### Exercice proposé 1
Répondez aux questions suivantes à partir de l'extrait sur la Salpêtrière.
(a) De combien de sculptures se compose l'ensemble, et en quel matériau sont-elles faites ?
(b) Dans quel lieu du bâtiment ces sculptures sont-elles présentées ?
(c) Quel point commun Mâkhi Xenakis trouve-t-elle à la littérature et à la sculpture ?
### Exercice proposé 2
Indiquez si chacune des affirmations suivantes concorde avec l'extrait sur la Salpêtrière.
(a) Les sculptures exposées sont en bronze.
(b) Le bâtiment a été construit sous le règne de Louis XIV.
(c) La mère de Mâkhi Xenakis est compositrice de musique.
### Exercice proposé 3
Relevez tous les verbes à l'infinitif qui expriment ce que le bâtiment devait faire subir aux femmes, selon l'extrait sur la Salpêtrière.

Titre de la manifestation : “ Les folles d’enfer de la Salpêtrière ”, un ensemble de 260 sculptures en ciment présentées dans la chapelle Saint-Louis de ce bâtiment construit sous le règne de Louis XIV afin d’y rassembler, interner, contraindre, briser, dissimuler femmes, mendiantes, folles, criminelles, orphelines, filles de joie, sorcières, homosexuelles, juives, épileptiques, aveugles, adultérines… dont la société ne pouvait supporter la simple vue.

Mâkhi Xenakis, fille du célèbre compositeur de musique et de la romancière Françoise Xenakis, s’est lancée dans la littérature et dans la sculpture car, pour elle, l’une et l’autre offrent un point commun : le plaisir de modeler des formes et des mots.

### Données extraites
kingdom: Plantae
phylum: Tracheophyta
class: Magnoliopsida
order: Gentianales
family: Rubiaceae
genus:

### Corrigé rédigé 1
(a) L'ensemble compte 260 sculptures en ciment.
(b) Elles sont présentées dans la chapelle Saint-Louis.
(c) Elle y voit le plaisir de modeler des formes et des mots.

### Corrigé rédigé 2
(a) Non : « un ensemble de 260 sculptures en ciment ».
(b) Oui : « ce bâtiment construit sous le règne de Louis XIV ».
(c) Non : « fille du célèbre compositeur de musique et de la romancière Françoise Xenakis ».

### Corrigé rédigé 3
rassembler, interner, contraindre, briser, dissimuler